As different from the Western medical concept of distinct organ systems and their attendant unique physiologies, the concept of organ systems in traditional Chinese medicine (TCM) is more of a way to describe a set of interrelated parts with physiological, emotional and mental components. TCM is truly a wholistic paradigm.
Because TCM is holistic, each organ cannot be explained fully unless the TCM relationship as to rheostasis with the other organs is understood. TCM also looks at the functions of the organs rather than fixed areas and, therefore, describes different organs that are not actually physical, like the San Jiao (the 3 bowls of the body cavities as chest, abdomen and sacrum). This also leads to controversy about the validity of TCM, which comes from both the difficulty of translating and lack knowledge about TCM concepts and Chinese culture. One needs to keep an open mind, please realize that these notions evolved in a different culture and are a different way of viewing the human body. These concepts were developed over time some 4000 or more years ago into recent history.
The Kidneys (Shen) is a Zang organ meaning it is a Yin organ. The other Zang (Yin) organs are the Lungs (Fei), Liver (Gan), Spleen (Pi), and Heart (Xin). Sometimes the Pericardium (Xin Bao) is included. Yin organs store, secrete, make, and transform Essence, Blood, Spirit, Qi, and Fluids. These substances then nourish the body.

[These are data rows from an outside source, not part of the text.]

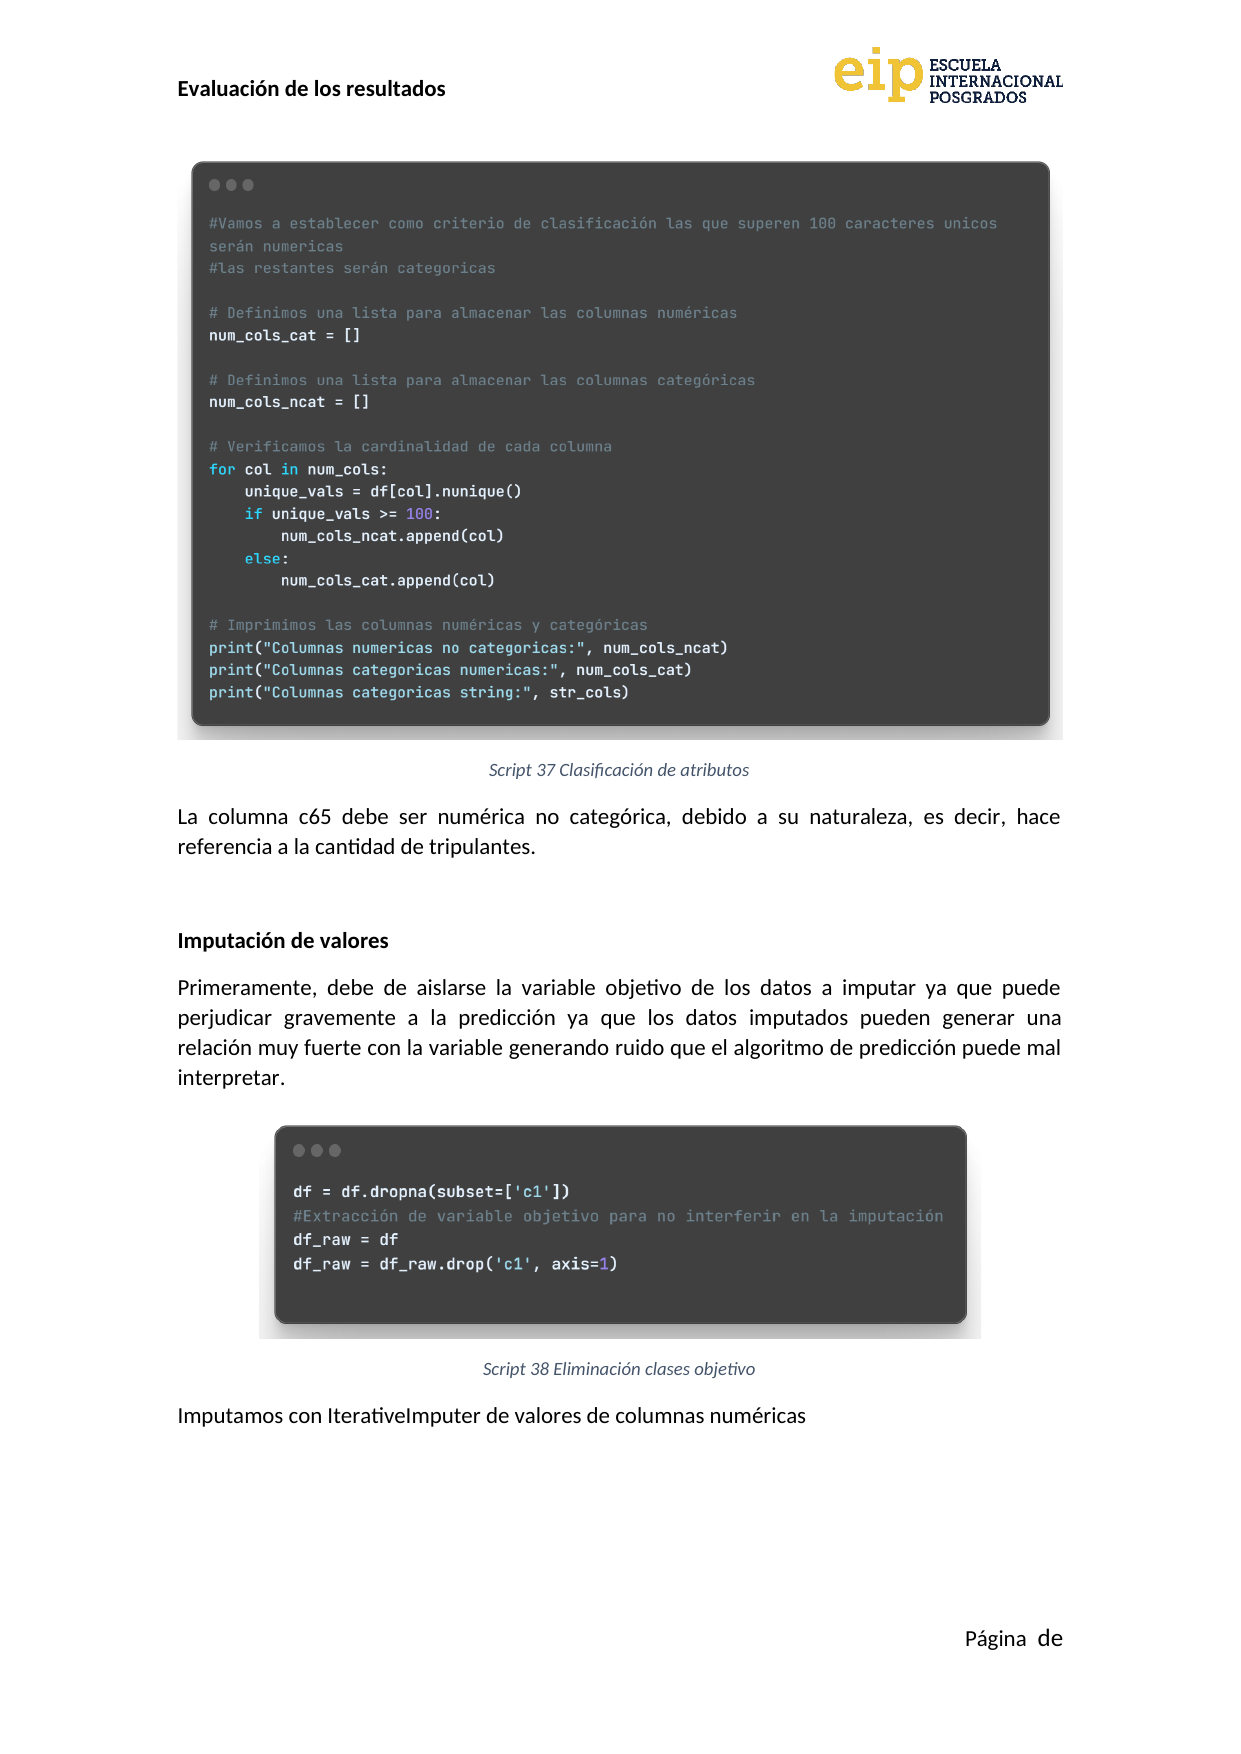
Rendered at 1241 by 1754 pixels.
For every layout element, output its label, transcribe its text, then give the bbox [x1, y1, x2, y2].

text Primeramente, debe de aislarse la variable objetivo de los datos a imputar ya que puede perjudicar gravemente a la predicción ya que los datos imputados pueden generar una relación muy fuerte con la variable generando ruido que el algoritmo de predicción puede mal interpretar. [177, 973, 1063, 1092]
picture [259, 1110, 982, 1339]
picture [177, 147, 1063, 740]
text Script 37 Clasificación de atributos [177, 758, 1063, 781]
text La columna c65 debe ser numérica no categórica, debido a su naturaleza, es decir, hace referencia a la cantidad de tripulantes. [177, 802, 1063, 860]
text Imputamos con IterativeImputer de valores de columnas numéricas [177, 1401, 1063, 1429]
text Script 38 Eliminación clases objetivo [177, 1357, 1063, 1380]
picture [834, 47, 1063, 103]
text Imputación de valores [177, 926, 1063, 954]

The Kidneys store the Essence (Jing) of the body and are considered the root of everything. The Kidneys govern water metabolism, reproduction, secretions and some brain functions. Fluid secretions by the Kidneys are urine, semen, and vaginal fluids. The kidney maintains the balance of the fluid and minerals in the body. Fluid in the body is responsible for transporting nutrients to organs and tissues, and to aid in getting rid of waste. The kidney plays an important part in both functions. The kidney either releases water or retains needed water. When the kidney is functioning well, urination is normal. When it doesn’t function well, the kidney could release too much, causing diseases like polyuria and frequent urination. When the kidney does not release enough, it can lead to oliguria and edema. In TCM there is only one Kidney which includes both left and right kidneys (left is Yin and right is Yang). The space between them is known in TCM as the San Jiao.

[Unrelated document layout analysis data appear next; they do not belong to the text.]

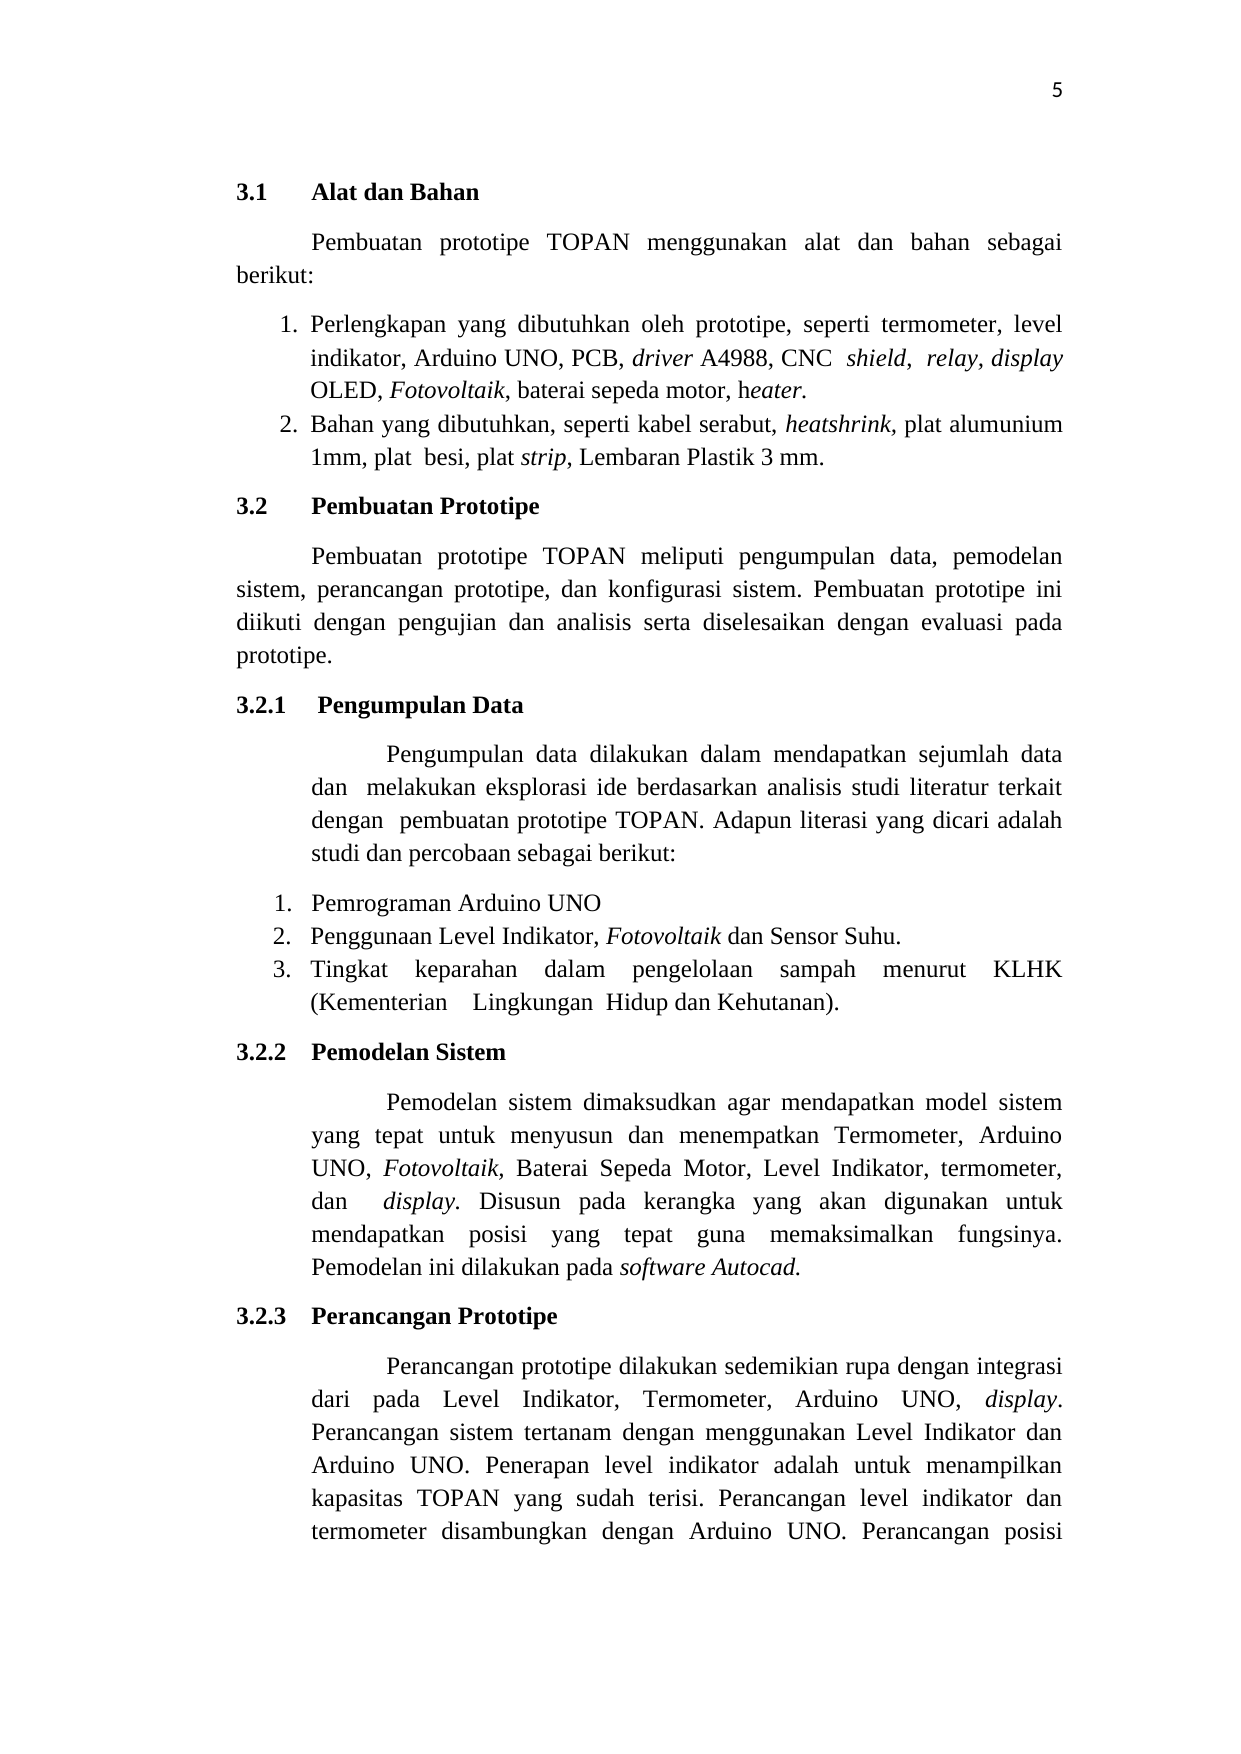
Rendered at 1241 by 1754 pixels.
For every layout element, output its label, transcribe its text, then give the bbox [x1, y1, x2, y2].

subtitle 3.1 Alat dan Bahan [236, 177, 1063, 206]
list Tingkat keparahan dalam pengelolaan sampah menurut KLHK (Kementerian Lingkungan Hidup dan Kehutanan). [273, 954, 1063, 1016]
subtitle 3.2.3 Perancangan Prototipe [236, 1301, 1063, 1330]
list Penggunaan Level Indikator, Fotovoltaik dan Sensor Suhu. [273, 921, 1063, 950]
subtitle 3.2.1 Pengumpulan Data [236, 690, 1063, 718]
subtitle 3.2 Pembuatan Prototipe [236, 491, 1063, 520]
text Pemodelan sistem dimaksudkan agar mendapatkan model sistem yang tepat untuk menyusun dan menempatkan Termometer, Arduino UNO, Fotovoltaik, Baterai Sepeda Motor, Level Indikator, termometer, dan display. Disusun pada kerangka yang akan digunakan untuk mendapatkan posisi yang tepat guna memaksimalkan fungsinya. Pemodelan ini dilakukan pada software Autocad. [311, 1087, 1063, 1281]
list Bahan yang dibutuhkan, seperti kabel serabut, heatshrink, plat alumunium 1mm, plat besi, plat strip, Lembaran Plastik 3 mm. [279, 409, 1063, 470]
text Pembuatan prototipe TOPAN menggunakan alat dan bahan sebagai berikut: [236, 227, 1063, 289]
text Pengumpulan data dilakukan dalam mendapatkan sejumlah data dan melakukan eksplorasi ide berdasarkan analisis studi literatur terkait dengan pembuatan prototipe TOPAN. Adapun literasi yang dicari adalah studi dan percobaan sebagai berikut: [236, 739, 1063, 867]
subtitle 3.2.2 Pemodelan Sistem [236, 1037, 1063, 1066]
list Pemrograman Arduino UNO [274, 888, 1063, 917]
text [311, 1351, 1063, 1545]
list Perlengkapan yang dibutuhkan oleh prototipe, seperti termometer, level indikator, Arduino UNO, PCB, driver A4988, CNC shield, relay, display OLED, Fotovoltaik, baterai sepeda motor, heater. [279, 309, 1063, 404]
text Pembuatan prototipe TOPAN meliputi pengumpulan data, pemodelan sistem, perancangan prototipe, dan konfigurasi sistem. Pembuatan prototipe ini diikuti dengan pengujian dan analisis serta diselesaikan dengan evaluasi pada prototipe. [236, 541, 1063, 669]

The other Zang organs involved with water metabolism in TCM are the Spleen, the Lungs and the San Jiao. The lungs are said to regulate water circulation. If the lungs are functioning properly, it is also able to spread water to the kidney and urinary bladder, thus smoothing the metabolism of water. If water does not go smoothly to the kidney and urinary bladder, it results in dysuria, edema, and phlegm-retention diseases. The spleen also absorbs and transports water. The Spleen is said to transform and transport water for use in the body. If the spleen cannot metabolize water properly and retains water, it results in edema, dampness, and diarrhea. From the spleen, water is also sent down to the kidney and excreted from the urinary bladder. Lastly, the San Jiao is said to be the pathway by which the fluid of the body is distributed.

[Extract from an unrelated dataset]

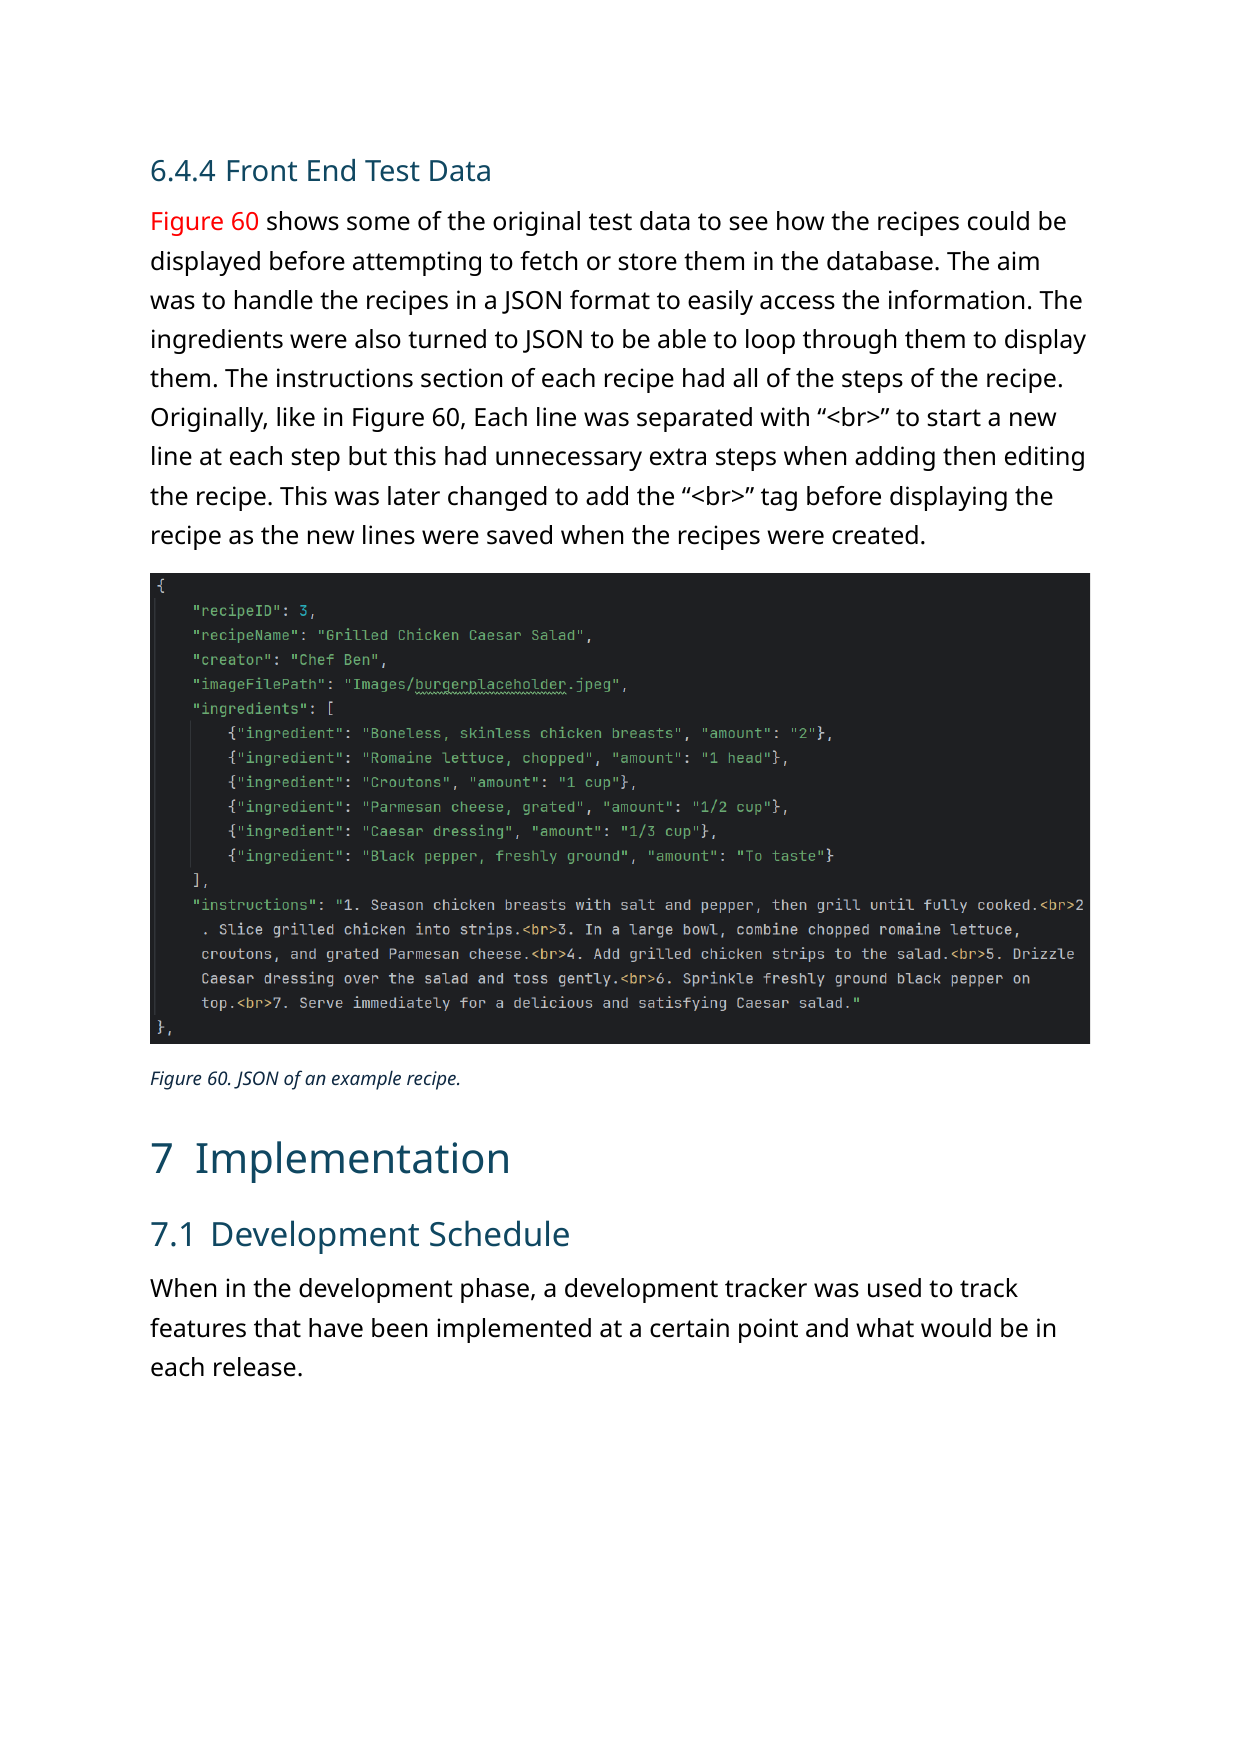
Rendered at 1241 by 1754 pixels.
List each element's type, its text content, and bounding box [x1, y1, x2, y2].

Thus, it is readily appearant that in TCM problems with the origin of water metabolism involves more that just the kidneys. Edema is a serious result of the disfunction of many organs. The retention of Dampnes is more widely distributed in the population and is usually viewed as obesity or in the worst case some form of urinary dysfunction. Diarrhea tends to be more of a Spleen problem but may also be with kidney involvement. This is a very brief account of water metabolism from both perspectives, East and West. In all cases, the function of the organs is dependent upon adequate Qi and Yang within each organ. The liver plays a role here as being the master of Qi flow within the body. The Kidney is the ultimate source of Yang within the body. As you may understand, TCM is by no means an easy conceptual framework to comprehend, use and master.